Is there something you'd like to Cher with us coriander?


----------



## Paquito (Mar 24, 2011)

WillSpark said:


> Is there something you'd like to Cher with us coriander?


----------



## Blackjack (Mar 24, 2011)

Paquito said:


>



Perfectly expresses my reaction.


----------



## coriander (Mar 24, 2011)

CastingPearls said:


> Not only do I believe in life after love, I believe in love after love.



Good answer - I concur! ^_^



WillSpark said:


> Is there something you'd like to Cher with us coriander?



Oh man, that's so bad it's good.  If only I could rep you, dammit!


----------



## russianrobot (Mar 25, 2011)

coriander said:


> Do you believe in life after love? :batting:





russianrobot said:


> No..No...I don't because, I can feel something inside me say
> I really don't think you're strong enough coriander sorry





Sasquatch! said:


> Woah woah woah, check the aggro at the door, dude.



she asked

Do you believe in life after love?

the next verse of the song is

because, I can feel something inside me say
I really don't think you're strong enough

the No..No...I don't & coriander sorry  were my lame attempt at humor.
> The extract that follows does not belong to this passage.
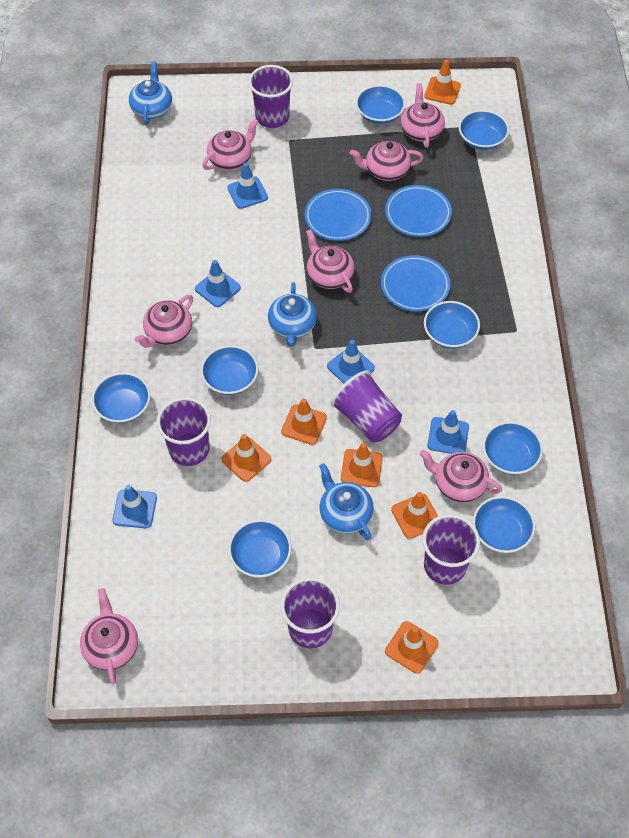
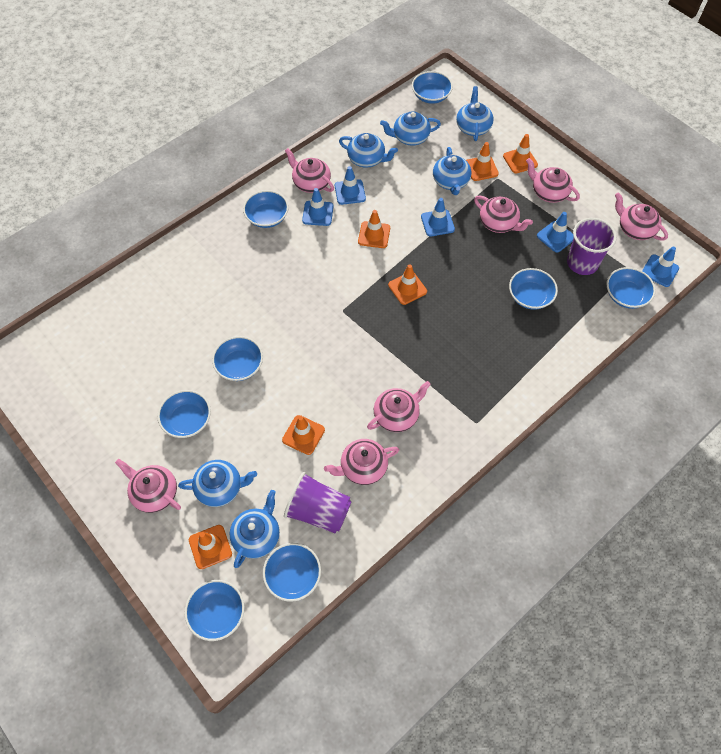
blue plate: 3 -> 0
blue teapot: 3 -> 6
purple cup: 5 -> 2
no aggro, just you your misinterpretation dude (but I think with one more _whoa_ you could have sufficiently stopped a horse)


----------



## LalaCity (Mar 25, 2011)

Psst... There are _other_ boards on this very site! 

(Some of the people here can even be found on said other boards!)


----------



## Fatgirlfan (Mar 27, 2011)

Have you noticed that so called romantic comedies all involve the bullshit contrived exploits of upper middle class white people??
WTF


----------



## Sasquatch! (Mar 27, 2011)

russianrobot said:


> she asked
> 
> Do you believe in life after love?
> 
> ...



1--If anyone needs a horse stopping, I am your man.

2--The angry smiley was a bit misleading.


----------



## coriander (Mar 28, 2011)

Sasquatch! said:


> 1--If anyone needs a horse stopping, I am your man.
> 
> 2--The angry smiley was a bit misleading.



I am with you on both counts.


----------